I was not, however, an infant a small number of days old, who won’t have any kind of clear memory or acute perception as it is to begin with. The ones who inflict infant male genital mutilation and the parents high on traditionalism that abet it let it happen on the notion that babies won’t remember it, perhaps encouraged by the notion that you can do just about anything to a child and he won’t remember it. This is far from an effective argument for infant male genital mutilation, and instead betrays the willingness of the parties involved to prey upon on a baby boy because he cannot resist, stand for his rights and his bodily autonomy, nor retain the experience.

Of course the baby won’t remember his foreskin being knived off. But if he was being strapped down to have his fingers pried off one by one, assuming that doesn’t kill him, he won’t remember that either. It is still wrong. Speaking of killing, babies have died from neonatal cutting as well, by the way.

The baby’s lack of memory of the mutilation of his genitals is just a convenient excuse to perform it. It is not an indication that nothing traumatic had occurred.

If I cannot remember my own trauma caused in part by my own carelessness as an 8-year old but can still accept that it was actual harm that happened upon me, certainly we can recognize as harm the severe trauma and neurogenic shock of neonatal cutting as it happens to a days-old infant who had no say or understanding what would happen to him.

The Expectation to Cry

To add to the factor of the infant boy not remembering the shock of having his genitals cut, another factor that goes in tandem is the fact that we, as a whole, are so used to the idea of babies crying at any given situation at any given time. I wonder if this causes us to become relatively numb to the idea of an infant’s cries, and accept all circumstances as par the course when it comes to dealing with an infant… even certain ones they shouldn’t.

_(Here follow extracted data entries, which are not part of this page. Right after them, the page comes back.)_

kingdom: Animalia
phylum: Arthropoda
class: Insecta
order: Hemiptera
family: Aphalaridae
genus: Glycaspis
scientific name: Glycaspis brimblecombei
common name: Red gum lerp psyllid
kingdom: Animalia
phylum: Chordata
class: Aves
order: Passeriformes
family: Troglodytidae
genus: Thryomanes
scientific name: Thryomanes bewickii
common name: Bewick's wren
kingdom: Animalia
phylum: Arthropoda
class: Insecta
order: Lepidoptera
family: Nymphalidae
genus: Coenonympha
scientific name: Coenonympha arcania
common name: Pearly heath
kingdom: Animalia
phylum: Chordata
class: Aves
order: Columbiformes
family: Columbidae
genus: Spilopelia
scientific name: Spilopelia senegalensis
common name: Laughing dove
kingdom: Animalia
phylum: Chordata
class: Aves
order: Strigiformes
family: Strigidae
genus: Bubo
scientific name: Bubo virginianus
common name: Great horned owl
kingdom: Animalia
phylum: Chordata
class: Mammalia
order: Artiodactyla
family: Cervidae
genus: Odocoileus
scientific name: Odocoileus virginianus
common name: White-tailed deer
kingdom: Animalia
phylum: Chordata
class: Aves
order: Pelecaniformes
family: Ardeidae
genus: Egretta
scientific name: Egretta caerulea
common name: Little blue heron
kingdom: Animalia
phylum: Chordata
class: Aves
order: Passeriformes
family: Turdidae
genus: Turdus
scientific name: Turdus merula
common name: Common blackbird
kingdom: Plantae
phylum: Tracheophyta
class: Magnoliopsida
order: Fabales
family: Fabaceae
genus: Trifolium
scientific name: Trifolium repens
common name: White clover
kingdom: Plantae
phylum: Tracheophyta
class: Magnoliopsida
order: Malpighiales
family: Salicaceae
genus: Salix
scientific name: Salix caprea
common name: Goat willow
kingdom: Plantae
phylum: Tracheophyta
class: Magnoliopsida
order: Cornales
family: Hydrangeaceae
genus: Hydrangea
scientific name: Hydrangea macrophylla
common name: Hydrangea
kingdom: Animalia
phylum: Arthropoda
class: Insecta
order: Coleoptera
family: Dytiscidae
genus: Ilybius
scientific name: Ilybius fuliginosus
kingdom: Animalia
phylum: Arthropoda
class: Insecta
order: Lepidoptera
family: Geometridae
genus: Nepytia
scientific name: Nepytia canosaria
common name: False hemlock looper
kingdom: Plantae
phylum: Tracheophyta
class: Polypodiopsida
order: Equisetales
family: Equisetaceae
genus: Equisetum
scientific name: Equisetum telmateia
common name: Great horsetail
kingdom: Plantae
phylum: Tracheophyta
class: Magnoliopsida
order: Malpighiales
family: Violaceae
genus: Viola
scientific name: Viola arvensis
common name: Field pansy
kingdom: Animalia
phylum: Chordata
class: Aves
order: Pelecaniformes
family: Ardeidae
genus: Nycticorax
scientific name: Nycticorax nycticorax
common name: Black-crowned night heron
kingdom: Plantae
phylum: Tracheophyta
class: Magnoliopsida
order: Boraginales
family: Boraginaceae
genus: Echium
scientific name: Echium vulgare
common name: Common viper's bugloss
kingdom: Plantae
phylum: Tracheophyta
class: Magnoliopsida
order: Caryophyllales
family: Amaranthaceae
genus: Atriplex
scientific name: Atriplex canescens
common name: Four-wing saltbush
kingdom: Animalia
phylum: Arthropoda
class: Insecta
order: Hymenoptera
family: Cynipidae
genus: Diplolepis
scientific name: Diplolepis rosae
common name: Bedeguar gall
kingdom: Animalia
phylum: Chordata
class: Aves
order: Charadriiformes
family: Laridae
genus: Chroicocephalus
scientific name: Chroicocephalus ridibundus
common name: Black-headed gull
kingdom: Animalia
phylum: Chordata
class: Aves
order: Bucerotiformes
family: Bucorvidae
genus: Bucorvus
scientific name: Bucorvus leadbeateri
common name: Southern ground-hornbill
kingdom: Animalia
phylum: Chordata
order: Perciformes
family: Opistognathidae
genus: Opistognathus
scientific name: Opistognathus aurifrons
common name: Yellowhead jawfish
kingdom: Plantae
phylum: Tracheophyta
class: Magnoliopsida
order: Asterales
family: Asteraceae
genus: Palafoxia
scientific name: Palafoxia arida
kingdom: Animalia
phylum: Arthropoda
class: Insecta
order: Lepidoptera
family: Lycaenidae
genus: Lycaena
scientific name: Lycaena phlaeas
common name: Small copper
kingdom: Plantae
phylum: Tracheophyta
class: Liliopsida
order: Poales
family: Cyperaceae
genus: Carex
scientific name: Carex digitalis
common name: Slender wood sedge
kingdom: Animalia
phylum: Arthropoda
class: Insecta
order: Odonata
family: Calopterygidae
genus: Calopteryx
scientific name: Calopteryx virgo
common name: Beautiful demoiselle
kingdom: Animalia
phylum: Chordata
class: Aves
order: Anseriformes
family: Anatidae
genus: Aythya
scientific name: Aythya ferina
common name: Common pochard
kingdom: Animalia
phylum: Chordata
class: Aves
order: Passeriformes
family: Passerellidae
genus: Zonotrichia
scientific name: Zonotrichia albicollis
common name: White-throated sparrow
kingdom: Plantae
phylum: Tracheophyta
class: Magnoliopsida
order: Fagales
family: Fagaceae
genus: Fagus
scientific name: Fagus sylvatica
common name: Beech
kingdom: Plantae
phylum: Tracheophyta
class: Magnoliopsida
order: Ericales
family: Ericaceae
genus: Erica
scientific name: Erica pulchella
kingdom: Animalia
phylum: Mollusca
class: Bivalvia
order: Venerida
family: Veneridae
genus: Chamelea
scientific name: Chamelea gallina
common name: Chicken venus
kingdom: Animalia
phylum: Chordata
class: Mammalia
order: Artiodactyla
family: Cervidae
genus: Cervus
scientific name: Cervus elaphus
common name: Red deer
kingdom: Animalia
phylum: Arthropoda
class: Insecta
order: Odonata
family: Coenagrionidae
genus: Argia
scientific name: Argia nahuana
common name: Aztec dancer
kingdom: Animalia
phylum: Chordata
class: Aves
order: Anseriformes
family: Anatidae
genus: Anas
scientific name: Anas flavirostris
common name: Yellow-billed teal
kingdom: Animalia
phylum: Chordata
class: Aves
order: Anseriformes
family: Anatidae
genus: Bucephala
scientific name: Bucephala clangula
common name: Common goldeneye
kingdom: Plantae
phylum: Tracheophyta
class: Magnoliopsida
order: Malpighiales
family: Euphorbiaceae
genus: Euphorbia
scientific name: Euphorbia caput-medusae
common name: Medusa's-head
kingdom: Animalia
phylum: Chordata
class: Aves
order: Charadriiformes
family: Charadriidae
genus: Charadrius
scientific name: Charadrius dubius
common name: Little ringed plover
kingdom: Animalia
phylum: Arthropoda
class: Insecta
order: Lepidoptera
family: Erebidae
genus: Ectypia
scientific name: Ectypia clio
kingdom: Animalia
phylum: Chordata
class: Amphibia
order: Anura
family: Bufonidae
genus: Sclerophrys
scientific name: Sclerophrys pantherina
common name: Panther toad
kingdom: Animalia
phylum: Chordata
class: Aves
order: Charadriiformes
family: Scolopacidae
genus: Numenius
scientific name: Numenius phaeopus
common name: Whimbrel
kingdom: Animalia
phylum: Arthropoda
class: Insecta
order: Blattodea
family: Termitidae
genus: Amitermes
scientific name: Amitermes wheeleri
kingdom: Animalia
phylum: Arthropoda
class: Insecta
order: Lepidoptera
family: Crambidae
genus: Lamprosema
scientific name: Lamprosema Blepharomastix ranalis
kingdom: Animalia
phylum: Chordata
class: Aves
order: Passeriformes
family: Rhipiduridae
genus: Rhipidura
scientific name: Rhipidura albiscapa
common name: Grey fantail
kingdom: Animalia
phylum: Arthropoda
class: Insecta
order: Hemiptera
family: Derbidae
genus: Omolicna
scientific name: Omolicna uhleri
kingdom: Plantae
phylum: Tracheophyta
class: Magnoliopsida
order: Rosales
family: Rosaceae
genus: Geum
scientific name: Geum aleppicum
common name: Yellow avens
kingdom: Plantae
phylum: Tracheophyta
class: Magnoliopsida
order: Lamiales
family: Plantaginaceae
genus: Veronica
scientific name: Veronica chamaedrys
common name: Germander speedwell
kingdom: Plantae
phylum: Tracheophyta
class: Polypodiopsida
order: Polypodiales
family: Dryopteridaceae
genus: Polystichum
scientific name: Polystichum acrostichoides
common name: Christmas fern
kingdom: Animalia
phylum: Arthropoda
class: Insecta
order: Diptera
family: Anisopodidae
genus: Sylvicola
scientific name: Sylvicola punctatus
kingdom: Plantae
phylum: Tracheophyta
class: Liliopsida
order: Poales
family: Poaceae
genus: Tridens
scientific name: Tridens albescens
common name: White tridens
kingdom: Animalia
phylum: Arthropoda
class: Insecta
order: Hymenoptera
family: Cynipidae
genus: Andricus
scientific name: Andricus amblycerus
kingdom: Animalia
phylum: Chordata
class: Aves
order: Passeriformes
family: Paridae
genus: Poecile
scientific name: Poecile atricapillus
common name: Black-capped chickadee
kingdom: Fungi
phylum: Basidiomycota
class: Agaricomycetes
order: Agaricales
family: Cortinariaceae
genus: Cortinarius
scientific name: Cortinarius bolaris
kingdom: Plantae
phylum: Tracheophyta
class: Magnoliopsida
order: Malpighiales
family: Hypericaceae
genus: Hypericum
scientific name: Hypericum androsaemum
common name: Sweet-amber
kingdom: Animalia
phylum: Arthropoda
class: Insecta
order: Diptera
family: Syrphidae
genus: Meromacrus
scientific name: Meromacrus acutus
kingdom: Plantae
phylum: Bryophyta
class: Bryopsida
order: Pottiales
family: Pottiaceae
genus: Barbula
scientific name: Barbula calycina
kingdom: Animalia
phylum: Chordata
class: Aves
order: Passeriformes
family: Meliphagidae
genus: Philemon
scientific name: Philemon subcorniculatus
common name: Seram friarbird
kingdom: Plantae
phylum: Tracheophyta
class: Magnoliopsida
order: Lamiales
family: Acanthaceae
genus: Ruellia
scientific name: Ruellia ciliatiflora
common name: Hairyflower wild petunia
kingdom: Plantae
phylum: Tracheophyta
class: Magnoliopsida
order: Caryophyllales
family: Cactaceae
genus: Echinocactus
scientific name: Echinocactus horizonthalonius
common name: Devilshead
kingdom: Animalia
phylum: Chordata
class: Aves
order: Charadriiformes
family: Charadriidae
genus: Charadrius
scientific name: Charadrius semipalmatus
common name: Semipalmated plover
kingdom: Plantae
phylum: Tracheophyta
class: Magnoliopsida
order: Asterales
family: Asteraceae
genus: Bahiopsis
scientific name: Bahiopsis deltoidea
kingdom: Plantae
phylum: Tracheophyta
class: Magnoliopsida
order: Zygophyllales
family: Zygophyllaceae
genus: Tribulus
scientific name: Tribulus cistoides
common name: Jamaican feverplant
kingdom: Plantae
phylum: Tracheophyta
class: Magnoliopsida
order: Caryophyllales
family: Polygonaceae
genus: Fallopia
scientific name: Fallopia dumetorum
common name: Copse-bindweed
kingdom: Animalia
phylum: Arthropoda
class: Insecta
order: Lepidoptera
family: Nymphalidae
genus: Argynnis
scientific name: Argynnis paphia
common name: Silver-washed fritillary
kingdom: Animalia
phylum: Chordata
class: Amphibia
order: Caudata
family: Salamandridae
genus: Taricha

Americans in particular seem to be so used to the idea of male infant genital mutilation (which they euphemistically call a circumcision) that they regard it as standard procedure. The shriek that the babies emit as the knife hits the flesh is perhaps treated with no more regard than when a child trips, falls and scrapes his knee, or if they were to cry when getting their first shot.

On top of all of this, since the infant in question is a male, we are conditioned to treat his cry as less significant than that of a female. The response to an infant boy, even when he’s getting his foreskin cut without an anesthetic, seems to be something along the lines of “get over it.” Funny, how we (rightly) malign female genital mutilation when it happens to girls who reach a certain age as a sick “welcome to womanhood”, but a boy is barely out of her mother’s womb before he is basically told to “man up.”

Genital mutilation on infant boys is routinely done on the premise that the boy won’t remember it, and that he can get over it, that his cries as it happens mean nothing. Not being able to remember such trauma is not an indication that it was no big deal, but rather an opportunity for those who are malevolent at worst and unthinking at best to force their boy to conform to a completely pointless standard, oftentimes at the risk of his life.

Let us not airbrush the trauma of an infant boy just because it’s been traditional all this time to do so. This applies to recipients mired in self-denial as well as their complicit parents.